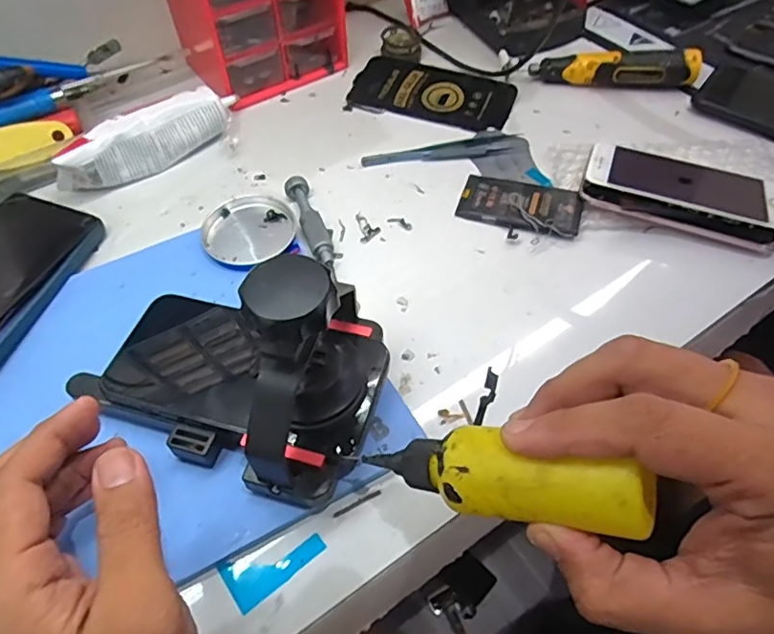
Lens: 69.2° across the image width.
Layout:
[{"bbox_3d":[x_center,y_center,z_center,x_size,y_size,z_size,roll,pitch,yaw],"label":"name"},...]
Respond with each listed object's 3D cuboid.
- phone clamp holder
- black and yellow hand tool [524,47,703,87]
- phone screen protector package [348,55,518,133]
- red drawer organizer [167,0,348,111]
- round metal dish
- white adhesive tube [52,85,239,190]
[{"bbox_3d":[-0.078,0.009,0.284,0.146,0.116,0.109,19,57,13],"label":"phone clamp holder"},{"bbox_3d":[0.203,-0.221,0.497,0.139,0.028,0.020,1,55,1],"label":"black and yellow hand tool"},{"bbox_3d":[0.041,-0.204,0.508,0.143,0.008,0.081,16,56,11],"label":"phone screen protector package"},{"bbox_3d":[-0.111,-0.272,0.486,0.129,0.115,0.098,-25,58,-17],"label":"red drawer organizer"},{"bbox_3d":[-0.096,-0.061,0.393,0.063,0.005,0.061,1,60,-1],"label":"round metal dish"},{"bbox_3d":[-0.183,-0.142,0.439,0.146,0.045,0.035,-32,61,-21],"label":"white adhesive tube"}]

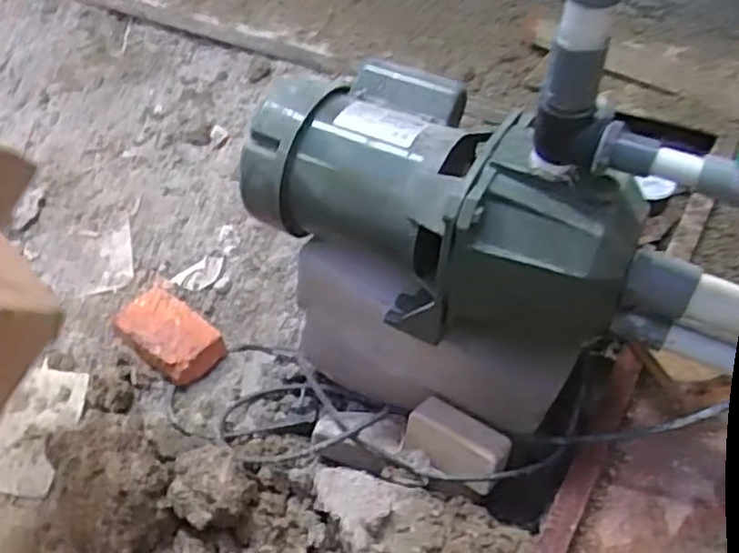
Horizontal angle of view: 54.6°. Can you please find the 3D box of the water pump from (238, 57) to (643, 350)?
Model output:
[{"bbox_3d":[0.070,-0.069,0.680,0.349,0.156,0.176,23,54,25],"label":"water pump"}]

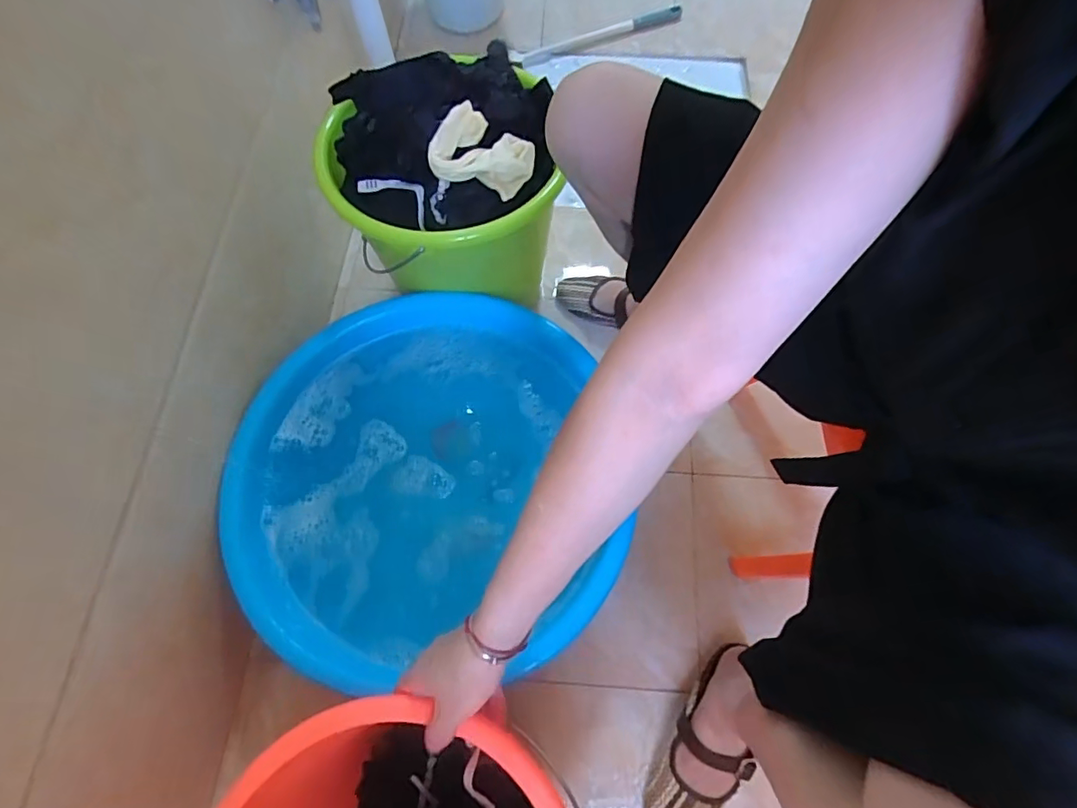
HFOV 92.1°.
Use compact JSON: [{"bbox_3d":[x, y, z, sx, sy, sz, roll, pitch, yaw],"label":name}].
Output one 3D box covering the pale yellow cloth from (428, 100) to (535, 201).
[{"bbox_3d":[-0.065,-0.291,0.603,0.120,0.071,0.069,10,69,6],"label":"pale yellow cloth"}]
====================
The listing should be transcribed in full, exactly, and without its pictures.

_SOLUTION BELOW:_
Lens: 69.2° across the image width.
Layout:
[{"bbox_3d":[x_center,y_center,z_center,x_size,y_size,z_size,roll,pitch,yaw],"label":"name"},...]
Respond with each listed object's 3D cuboid.
- phone clamp holder
- black and yellow hand tool [524,47,703,87]
- phone screen protector package [348,55,518,133]
- red drawer organizer [167,0,348,111]
- round metal dish
- white adhesive tube [52,85,239,190]
[{"bbox_3d":[-0.078,0.009,0.284,0.146,0.116,0.109,19,57,13],"label":"phone clamp holder"},{"bbox_3d":[0.203,-0.221,0.497,0.139,0.028,0.020,1,55,1],"label":"black and yellow hand tool"},{"bbox_3d":[0.041,-0.204,0.508,0.143,0.008,0.081,16,56,11],"label":"phone screen protector package"},{"bbox_3d":[-0.111,-0.272,0.486,0.129,0.115,0.098,-25,58,-17],"label":"red drawer organizer"},{"bbox_3d":[-0.096,-0.061,0.393,0.063,0.005,0.061,1,60,-1],"label":"round metal dish"},{"bbox_3d":[-0.183,-0.142,0.439,0.146,0.045,0.035,-32,61,-21],"label":"white adhesive tube"}]

Horizontal angle of view: 54.6°. Can you please find the 3D box of the water pump from (238, 57) to (643, 350)?
Model output:
[{"bbox_3d":[0.070,-0.069,0.680,0.349,0.156,0.176,23,54,25],"label":"water pump"}]

HFOV 92.1°.
Use compact JSON: [{"bbox_3d":[x, y, z, sx, sy, sz, roll, pitch, yaw],"label":name}].
Output one 3D box covering the pale yellow cloth from (428, 100) to (535, 201).
[{"bbox_3d":[-0.065,-0.291,0.603,0.120,0.071,0.069,10,69,6],"label":"pale yellow cloth"}]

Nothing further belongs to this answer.